Stored data entries:
=== Begin Enclosure ===
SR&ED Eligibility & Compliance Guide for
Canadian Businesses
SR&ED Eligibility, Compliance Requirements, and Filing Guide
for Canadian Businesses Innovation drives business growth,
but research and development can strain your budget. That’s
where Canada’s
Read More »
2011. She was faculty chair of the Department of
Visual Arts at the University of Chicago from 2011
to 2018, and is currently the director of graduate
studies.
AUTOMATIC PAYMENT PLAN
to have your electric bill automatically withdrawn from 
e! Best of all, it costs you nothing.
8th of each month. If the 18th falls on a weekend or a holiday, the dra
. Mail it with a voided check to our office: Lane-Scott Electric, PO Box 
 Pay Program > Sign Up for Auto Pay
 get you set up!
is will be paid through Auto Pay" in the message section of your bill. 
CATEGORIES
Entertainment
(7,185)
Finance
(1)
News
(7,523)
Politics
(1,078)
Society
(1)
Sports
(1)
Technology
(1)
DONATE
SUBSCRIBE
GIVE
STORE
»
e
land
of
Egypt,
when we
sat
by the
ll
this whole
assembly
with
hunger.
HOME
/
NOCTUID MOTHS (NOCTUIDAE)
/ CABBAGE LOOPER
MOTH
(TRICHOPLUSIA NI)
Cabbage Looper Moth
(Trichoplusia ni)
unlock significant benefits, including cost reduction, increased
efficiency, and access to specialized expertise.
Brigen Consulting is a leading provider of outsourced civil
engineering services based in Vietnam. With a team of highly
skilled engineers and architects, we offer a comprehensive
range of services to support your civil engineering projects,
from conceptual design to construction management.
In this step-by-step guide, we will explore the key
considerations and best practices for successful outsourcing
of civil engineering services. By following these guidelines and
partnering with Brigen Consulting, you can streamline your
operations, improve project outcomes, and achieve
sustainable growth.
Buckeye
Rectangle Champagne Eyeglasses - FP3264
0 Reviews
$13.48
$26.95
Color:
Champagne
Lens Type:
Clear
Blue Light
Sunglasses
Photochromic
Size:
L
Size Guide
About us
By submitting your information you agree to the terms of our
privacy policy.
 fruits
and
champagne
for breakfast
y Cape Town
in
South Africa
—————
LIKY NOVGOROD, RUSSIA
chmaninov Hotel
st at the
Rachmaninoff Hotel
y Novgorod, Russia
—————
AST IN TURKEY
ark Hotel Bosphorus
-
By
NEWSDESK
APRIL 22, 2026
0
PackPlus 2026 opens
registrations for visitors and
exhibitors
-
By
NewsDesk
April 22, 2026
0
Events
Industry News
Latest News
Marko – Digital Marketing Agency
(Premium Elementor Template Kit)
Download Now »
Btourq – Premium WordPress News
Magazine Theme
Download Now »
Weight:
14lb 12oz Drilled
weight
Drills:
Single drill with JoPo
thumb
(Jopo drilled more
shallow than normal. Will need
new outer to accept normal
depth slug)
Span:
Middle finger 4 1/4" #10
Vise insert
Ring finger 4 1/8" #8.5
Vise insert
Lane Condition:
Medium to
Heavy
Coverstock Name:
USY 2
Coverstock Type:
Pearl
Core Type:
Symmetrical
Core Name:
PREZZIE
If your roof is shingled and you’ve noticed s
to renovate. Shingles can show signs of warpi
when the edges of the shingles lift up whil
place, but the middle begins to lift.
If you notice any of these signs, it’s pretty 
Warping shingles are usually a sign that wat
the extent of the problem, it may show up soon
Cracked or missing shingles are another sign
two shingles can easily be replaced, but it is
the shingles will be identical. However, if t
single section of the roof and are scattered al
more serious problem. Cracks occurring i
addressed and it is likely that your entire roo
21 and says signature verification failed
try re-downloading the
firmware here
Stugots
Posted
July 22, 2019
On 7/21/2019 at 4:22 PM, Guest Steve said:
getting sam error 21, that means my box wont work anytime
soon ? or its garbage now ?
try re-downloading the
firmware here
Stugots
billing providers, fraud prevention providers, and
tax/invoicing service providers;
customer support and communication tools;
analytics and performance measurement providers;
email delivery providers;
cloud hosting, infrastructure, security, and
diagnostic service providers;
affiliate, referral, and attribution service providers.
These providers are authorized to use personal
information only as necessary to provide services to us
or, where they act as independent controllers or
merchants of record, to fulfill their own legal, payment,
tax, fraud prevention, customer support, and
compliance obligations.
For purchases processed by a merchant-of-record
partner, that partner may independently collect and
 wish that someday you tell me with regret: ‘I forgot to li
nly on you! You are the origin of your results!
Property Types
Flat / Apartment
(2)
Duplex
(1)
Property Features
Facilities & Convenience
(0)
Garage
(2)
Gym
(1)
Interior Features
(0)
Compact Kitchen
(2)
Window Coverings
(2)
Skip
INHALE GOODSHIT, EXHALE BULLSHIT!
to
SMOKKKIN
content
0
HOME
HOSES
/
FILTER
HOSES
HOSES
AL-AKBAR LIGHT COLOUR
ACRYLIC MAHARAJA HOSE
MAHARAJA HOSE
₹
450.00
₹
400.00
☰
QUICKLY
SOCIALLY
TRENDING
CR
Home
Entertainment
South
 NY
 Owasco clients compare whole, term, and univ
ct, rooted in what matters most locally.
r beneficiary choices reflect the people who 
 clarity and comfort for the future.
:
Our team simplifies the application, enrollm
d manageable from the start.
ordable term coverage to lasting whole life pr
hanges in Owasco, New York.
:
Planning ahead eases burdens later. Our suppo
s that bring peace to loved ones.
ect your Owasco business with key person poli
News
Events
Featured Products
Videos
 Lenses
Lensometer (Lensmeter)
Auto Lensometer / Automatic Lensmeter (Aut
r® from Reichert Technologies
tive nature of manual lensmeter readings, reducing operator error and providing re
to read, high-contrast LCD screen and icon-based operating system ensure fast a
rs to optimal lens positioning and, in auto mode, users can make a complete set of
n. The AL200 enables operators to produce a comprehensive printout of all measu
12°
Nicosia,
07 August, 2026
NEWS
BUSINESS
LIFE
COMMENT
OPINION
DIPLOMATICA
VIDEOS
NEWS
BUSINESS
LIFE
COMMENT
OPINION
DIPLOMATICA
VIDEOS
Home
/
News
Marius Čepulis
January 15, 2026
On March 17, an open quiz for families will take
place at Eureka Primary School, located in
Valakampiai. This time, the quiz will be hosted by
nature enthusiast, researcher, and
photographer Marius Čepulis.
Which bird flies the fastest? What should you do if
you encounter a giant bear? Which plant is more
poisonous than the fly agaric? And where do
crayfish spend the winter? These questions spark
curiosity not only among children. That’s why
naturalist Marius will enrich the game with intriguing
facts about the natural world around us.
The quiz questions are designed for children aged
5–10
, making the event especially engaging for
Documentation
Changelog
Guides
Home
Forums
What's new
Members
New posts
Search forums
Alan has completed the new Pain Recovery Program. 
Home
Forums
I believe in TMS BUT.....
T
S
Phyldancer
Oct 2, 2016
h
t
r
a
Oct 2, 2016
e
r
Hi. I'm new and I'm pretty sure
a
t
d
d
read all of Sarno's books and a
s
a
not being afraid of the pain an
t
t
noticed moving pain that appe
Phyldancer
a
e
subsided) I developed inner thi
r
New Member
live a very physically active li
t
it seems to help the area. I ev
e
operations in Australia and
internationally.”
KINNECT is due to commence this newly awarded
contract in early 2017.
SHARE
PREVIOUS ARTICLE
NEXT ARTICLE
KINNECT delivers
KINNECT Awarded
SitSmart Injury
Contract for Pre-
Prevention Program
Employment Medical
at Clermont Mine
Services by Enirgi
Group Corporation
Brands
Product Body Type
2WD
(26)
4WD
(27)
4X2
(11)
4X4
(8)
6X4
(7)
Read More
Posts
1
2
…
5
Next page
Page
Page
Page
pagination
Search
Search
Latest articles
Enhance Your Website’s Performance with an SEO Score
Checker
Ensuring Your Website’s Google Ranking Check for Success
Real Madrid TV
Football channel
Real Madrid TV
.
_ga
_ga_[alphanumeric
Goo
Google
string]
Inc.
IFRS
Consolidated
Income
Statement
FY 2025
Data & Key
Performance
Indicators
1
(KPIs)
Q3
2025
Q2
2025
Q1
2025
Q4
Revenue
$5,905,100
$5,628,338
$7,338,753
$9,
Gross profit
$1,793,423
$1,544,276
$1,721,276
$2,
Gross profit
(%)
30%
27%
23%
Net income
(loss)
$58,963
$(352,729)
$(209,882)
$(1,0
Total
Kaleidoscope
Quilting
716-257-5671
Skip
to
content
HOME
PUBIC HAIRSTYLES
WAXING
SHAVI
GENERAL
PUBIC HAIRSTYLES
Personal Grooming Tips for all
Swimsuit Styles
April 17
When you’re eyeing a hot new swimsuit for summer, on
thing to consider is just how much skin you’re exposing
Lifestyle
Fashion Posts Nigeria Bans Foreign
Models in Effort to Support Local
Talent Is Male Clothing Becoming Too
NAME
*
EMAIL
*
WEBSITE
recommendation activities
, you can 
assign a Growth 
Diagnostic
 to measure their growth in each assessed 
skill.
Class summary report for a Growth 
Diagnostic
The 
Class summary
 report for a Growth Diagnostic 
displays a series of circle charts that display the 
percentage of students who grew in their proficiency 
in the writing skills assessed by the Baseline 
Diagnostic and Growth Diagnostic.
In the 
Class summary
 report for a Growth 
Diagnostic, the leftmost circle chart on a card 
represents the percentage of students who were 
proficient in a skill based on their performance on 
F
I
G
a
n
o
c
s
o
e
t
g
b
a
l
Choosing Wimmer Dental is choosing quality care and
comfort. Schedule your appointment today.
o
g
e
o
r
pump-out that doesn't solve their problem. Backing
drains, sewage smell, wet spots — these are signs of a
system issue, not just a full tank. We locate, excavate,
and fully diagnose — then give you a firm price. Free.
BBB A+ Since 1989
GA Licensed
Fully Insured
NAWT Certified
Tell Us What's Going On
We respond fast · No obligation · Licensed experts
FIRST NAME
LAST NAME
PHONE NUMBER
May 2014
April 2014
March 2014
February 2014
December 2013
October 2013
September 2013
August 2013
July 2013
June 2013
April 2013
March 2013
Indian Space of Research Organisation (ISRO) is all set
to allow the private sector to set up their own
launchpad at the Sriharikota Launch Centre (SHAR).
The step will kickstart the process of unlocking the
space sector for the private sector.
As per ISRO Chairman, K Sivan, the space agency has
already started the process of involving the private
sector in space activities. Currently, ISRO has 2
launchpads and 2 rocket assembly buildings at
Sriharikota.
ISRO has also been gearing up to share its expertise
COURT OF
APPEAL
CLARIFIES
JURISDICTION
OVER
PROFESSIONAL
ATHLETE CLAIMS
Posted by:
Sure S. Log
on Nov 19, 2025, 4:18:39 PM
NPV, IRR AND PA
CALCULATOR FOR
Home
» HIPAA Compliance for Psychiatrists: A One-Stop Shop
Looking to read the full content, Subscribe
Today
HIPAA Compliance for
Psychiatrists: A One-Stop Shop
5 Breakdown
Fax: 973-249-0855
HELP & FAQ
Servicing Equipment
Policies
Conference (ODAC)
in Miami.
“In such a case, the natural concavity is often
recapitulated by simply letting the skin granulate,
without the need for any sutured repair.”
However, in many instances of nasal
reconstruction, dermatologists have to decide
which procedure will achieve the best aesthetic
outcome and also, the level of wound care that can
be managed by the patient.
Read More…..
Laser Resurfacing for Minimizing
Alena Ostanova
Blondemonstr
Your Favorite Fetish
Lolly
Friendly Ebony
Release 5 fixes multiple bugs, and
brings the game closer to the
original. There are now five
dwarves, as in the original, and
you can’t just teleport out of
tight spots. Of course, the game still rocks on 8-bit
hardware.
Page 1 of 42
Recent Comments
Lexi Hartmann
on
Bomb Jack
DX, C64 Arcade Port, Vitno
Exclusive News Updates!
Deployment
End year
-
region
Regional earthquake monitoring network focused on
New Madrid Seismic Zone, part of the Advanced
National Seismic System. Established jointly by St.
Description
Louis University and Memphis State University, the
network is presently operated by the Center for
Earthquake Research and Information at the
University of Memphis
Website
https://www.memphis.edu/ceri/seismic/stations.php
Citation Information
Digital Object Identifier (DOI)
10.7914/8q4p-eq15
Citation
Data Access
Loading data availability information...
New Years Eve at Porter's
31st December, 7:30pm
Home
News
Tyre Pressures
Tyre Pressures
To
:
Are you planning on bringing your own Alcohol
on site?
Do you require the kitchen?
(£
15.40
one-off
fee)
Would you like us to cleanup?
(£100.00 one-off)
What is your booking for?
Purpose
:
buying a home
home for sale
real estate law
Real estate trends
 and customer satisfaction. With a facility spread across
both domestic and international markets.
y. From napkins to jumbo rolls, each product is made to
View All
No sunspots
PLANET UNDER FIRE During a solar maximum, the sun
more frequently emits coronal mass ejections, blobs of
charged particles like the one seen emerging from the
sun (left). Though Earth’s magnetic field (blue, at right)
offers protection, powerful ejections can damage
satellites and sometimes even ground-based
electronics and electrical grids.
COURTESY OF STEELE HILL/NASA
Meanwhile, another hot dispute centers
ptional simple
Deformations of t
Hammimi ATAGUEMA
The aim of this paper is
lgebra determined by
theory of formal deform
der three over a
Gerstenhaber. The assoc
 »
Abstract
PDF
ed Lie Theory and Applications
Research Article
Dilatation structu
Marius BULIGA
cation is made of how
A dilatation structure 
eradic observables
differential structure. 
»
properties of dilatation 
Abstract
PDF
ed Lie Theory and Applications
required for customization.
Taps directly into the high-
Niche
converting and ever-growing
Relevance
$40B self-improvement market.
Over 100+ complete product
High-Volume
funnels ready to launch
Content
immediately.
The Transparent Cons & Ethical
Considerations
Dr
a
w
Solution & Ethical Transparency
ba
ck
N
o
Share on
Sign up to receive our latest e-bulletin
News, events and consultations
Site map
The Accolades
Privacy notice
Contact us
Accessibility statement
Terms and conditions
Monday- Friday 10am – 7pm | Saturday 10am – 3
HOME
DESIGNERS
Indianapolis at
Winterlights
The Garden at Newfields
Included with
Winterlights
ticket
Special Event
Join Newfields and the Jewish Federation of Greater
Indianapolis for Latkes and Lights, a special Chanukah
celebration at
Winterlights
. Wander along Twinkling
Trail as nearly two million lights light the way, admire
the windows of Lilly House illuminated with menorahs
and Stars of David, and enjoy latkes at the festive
=== End Enclosure ===
Work item
Pull every line with the word "each" from the data.

Answer section
8th of each month. If the 18th falls on a weekend or a holiday, the dra
 to measure their growth in each assessed 
y. From napkins to jumbo rolls, each product is made to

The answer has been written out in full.